**INPUT FOR THIS TASK**.
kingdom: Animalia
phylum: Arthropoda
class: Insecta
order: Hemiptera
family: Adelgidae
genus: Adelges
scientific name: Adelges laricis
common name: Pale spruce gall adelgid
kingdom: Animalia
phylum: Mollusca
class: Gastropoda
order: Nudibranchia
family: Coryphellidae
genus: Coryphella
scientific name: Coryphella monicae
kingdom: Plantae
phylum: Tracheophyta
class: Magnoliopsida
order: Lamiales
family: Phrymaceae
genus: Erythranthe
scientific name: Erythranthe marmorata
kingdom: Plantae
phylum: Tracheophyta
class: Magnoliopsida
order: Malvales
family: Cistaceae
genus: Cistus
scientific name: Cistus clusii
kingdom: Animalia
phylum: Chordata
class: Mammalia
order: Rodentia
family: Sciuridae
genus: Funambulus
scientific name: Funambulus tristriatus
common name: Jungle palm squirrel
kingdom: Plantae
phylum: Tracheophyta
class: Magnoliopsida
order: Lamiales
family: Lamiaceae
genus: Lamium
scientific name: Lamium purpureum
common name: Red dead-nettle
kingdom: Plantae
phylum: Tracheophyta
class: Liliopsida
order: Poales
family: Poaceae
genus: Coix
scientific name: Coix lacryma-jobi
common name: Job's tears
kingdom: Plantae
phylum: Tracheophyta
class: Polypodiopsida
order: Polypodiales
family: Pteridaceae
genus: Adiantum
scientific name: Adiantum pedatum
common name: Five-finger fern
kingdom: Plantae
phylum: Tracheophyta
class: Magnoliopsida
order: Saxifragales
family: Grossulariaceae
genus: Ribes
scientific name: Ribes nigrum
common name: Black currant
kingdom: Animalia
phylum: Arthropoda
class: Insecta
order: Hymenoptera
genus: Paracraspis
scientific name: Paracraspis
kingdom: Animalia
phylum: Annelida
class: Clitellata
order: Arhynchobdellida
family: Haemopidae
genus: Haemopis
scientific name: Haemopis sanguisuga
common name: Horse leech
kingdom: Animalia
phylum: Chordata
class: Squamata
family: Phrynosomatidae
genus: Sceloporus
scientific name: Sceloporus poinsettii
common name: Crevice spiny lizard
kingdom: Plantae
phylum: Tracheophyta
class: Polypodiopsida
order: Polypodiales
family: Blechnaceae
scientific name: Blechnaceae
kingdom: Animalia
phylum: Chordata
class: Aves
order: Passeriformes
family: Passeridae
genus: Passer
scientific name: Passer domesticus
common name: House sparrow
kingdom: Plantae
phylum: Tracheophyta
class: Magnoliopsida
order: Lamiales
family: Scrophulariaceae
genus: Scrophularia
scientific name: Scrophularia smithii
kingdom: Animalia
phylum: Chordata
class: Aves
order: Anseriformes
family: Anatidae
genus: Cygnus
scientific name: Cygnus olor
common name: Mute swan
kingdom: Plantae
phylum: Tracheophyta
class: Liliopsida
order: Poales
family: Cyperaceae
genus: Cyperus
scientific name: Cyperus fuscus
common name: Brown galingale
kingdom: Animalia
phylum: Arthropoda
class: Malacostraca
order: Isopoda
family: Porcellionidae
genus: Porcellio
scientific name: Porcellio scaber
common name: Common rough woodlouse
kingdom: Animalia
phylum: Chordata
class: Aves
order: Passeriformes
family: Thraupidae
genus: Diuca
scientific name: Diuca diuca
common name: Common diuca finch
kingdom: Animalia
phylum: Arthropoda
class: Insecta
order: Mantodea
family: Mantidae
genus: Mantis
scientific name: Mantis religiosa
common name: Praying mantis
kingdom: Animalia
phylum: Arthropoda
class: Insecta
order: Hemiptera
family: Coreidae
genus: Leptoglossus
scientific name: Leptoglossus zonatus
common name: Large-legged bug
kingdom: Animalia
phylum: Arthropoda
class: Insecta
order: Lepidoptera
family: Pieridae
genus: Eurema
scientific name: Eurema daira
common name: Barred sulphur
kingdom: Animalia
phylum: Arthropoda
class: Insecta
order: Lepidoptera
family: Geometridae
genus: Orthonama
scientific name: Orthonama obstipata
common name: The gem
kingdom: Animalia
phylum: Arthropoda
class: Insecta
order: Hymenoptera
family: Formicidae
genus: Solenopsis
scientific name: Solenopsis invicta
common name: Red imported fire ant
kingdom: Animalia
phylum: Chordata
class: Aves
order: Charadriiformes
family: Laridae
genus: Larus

**AIM OF THE EXERCISE**.
Repeat every line of the records above word for word, keeping them in the same order.

**COMPLETE ANSWER**.
kingdom: Animalia
phylum: Arthropoda
class: Insecta
order: Hemiptera
family: Adelgidae
genus: Adelges
scientific name: Adelges laricis
common name: Pale spruce gall adelgid
kingdom: Animalia
phylum: Mollusca
class: Gastropoda
order: Nudibranchia
family: Coryphellidae
genus: Coryphella
scientific name: Coryphella monicae
kingdom: Plantae
phylum: Tracheophyta
class: Magnoliopsida
order: Lamiales
family: Phrymaceae
genus: Erythranthe
scientific name: Erythranthe marmorata
kingdom: Plantae
phylum: Tracheophyta
class: Magnoliopsida
order: Malvales
family: Cistaceae
genus: Cistus
scientific name: Cistus clusii
kingdom: Animalia
phylum: Chordata
class: Mammalia
order: Rodentia
family: Sciuridae
genus: Funambulus
scientific name: Funambulus tristriatus
common name: Jungle palm squirrel
kingdom: Plantae
phylum: Tracheophyta
class: Magnoliopsida
order: Lamiales
family: Lamiaceae
genus: Lamium
scientific name: Lamium purpureum
common name: Red dead-nettle
kingdom: Plantae
phylum: Tracheophyta
class: Liliopsida
order: Poales
family: Poaceae
genus: Coix
scientific name: Coix lacryma-jobi
common name: Job's tears
kingdom: Plantae
phylum: Tracheophyta
class: Polypodiopsida
order: Polypodiales
family: Pteridaceae
genus: Adiantum
scientific name: Adiantum pedatum
common name: Five-finger fern
kingdom: Plantae
phylum: Tracheophyta
class: Magnoliopsida
order: Saxifragales
family: Grossulariaceae
genus: Ribes
scientific name: Ribes nigrum
common name: Black currant
kingdom: Animalia
phylum: Arthropoda
class: Insecta
order: Hymenoptera
genus: Paracraspis
scientific name: Paracraspis
kingdom: Animalia
phylum: Annelida
class: Clitellata
order: Arhynchobdellida
family: Haemopidae
genus: Haemopis
scientific name: Haemopis sanguisuga
common name: Horse leech
kingdom: Animalia
phylum: Chordata
class: Squamata
family: Phrynosomatidae
genus: Sceloporus
scientific name: Sceloporus poinsettii
common name: Crevice spiny lizard
kingdom: Plantae
phylum: Tracheophyta
class: Polypodiopsida
order: Polypodiales
family: Blechnaceae
scientific name: Blechnaceae
kingdom: Animalia
phylum: Chordata
class: Aves
order: Passeriformes
family: Passeridae
genus: Passer
scientific name: Passer domesticus
common name: House sparrow
kingdom: Plantae
phylum: Tracheophyta
class: Magnoliopsida
order: Lamiales
family: Scrophulariaceae
genus: Scrophularia
scientific name: Scrophularia smithii
kingdom: Animalia
phylum: Chordata
class: Aves
order: Anseriformes
family: Anatidae
genus: Cygnus
scientific name: Cygnus olor
common name: Mute swan
kingdom: Plantae
phylum: Tracheophyta
class: Liliopsida
order: Poales
family: Cyperaceae
genus: Cyperus
scientific name: Cyperus fuscus
common name: Brown galingale
kingdom: Animalia
phylum: Arthropoda
class: Malacostraca
order: Isopoda
family: Porcellionidae
genus: Porcellio
scientific name: Porcellio scaber
common name: Common rough woodlouse
kingdom: Animalia
phylum: Chordata
class: Aves
order: Passeriformes
family: Thraupidae
genus: Diuca
scientific name: Diuca diuca
common name: Common diuca finch
kingdom: Animalia
phylum: Arthropoda
class: Insecta
order: Mantodea
family: Mantidae
genus: Mantis
scientific name: Mantis religiosa
common name: Praying mantis
kingdom: Animalia
phylum: Arthropoda
class: Insecta
order: Hemiptera
family: Coreidae
genus: Leptoglossus
scientific name: Leptoglossus zonatus
common name: Large-legged bug
kingdom: Animalia
phylum: Arthropoda
class: Insecta
order: Lepidoptera
family: Pieridae
genus: Eurema
scientific name: Eurema daira
common name: Barred sulphur
kingdom: Animalia
phylum: Arthropoda
class: Insecta
order: Lepidoptera
family: Geometridae
genus: Orthonama
scientific name: Orthonama obstipata
common name: The gem
kingdom: Animalia
phylum: Arthropoda
class: Insecta
order: Hymenoptera
family: Formicidae
genus: Solenopsis
scientific name: Solenopsis invicta
common name: Red imported fire ant
kingdom: Animalia
phylum: Chordata
class: Aves
order: Charadriiformes
family: Laridae
genus: Larus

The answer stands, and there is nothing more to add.